WASHINGTON — A first round of talks between White House officials and congressional aides has made little progress toward ending the government shutdown, with each side accusing the other of giving no ground.
More discussions were planned for Sunday, while President Donald Trump, who did not attend the negotiating session, was scheduled to be at Camp David for a retreat with White House staff on border security and other topics.
With the talks stalled, House Speaker Nancy Pelosi, D-Calif., said House Democrats intend to start passing individual bills to reopen agencies. The first would be the Treasury Department, to ensure people receive their tax refunds.
"Not much headway made today," President Trump tweeted on Saturday after receiving a briefing from the team led by Vice President Mike Pence.

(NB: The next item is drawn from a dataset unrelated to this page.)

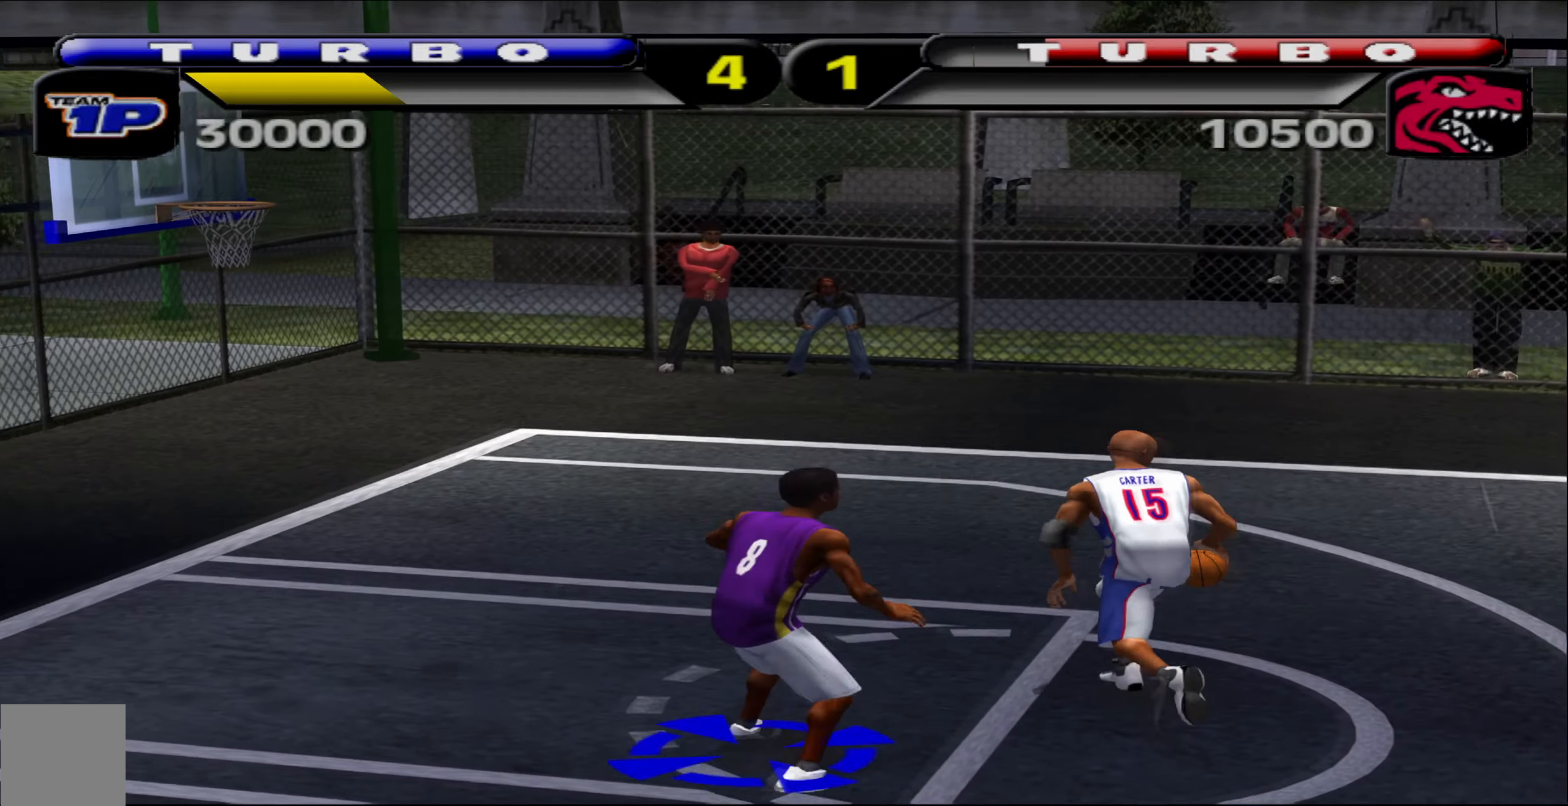
{"buttons": [], "left_stick": "up-left", "events": [[50, "X", "up"], [300, "left_stick", "up-left"]]}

Democrats said the White House did not budge on the president's key demand, $5.6 billion to build a wall along the U.S.-Mexico border. The White House said money was not discussed in depth, but the administration was clear about the need for a wall and the goal of resolving the shutdown all at once, not piecemeal.
Acting chief of staff Mick Mulvaney, in an interview with CNN's "State of the Union," accused Democrats of being there to "stall." Democrats familiar with the meeting said the White House position was "untenable."
A White House official said the meeting included a briefing on border security by Homeland Security Secretary Kirstjen Nielsen. Democrats sought written details from the Department of Homeland Security on their budget needs; the White House said it would provide that.
Mulvaney said President Trump was willing to forgo a concrete wall for steel or other materials.
"If he has to give up a concrete wall, replace it with a steel fence in order to do that so that Democrats can say, 'See? He's not building a wall anymore,' that should help us move in the right direction," Mulvaney told NBC's "Meet the Press."
The president has suggested his definition of the wall is flexible, referring to slats and other "border things." Democrats have made clear they see a wall as immoral and ineffective and prefer other types of border security funded at already agreed upon levels.
President Trump had campaigned on the promise that Mexico would pay for the wall. Mexico has refused. He's now demanding the money from Congress.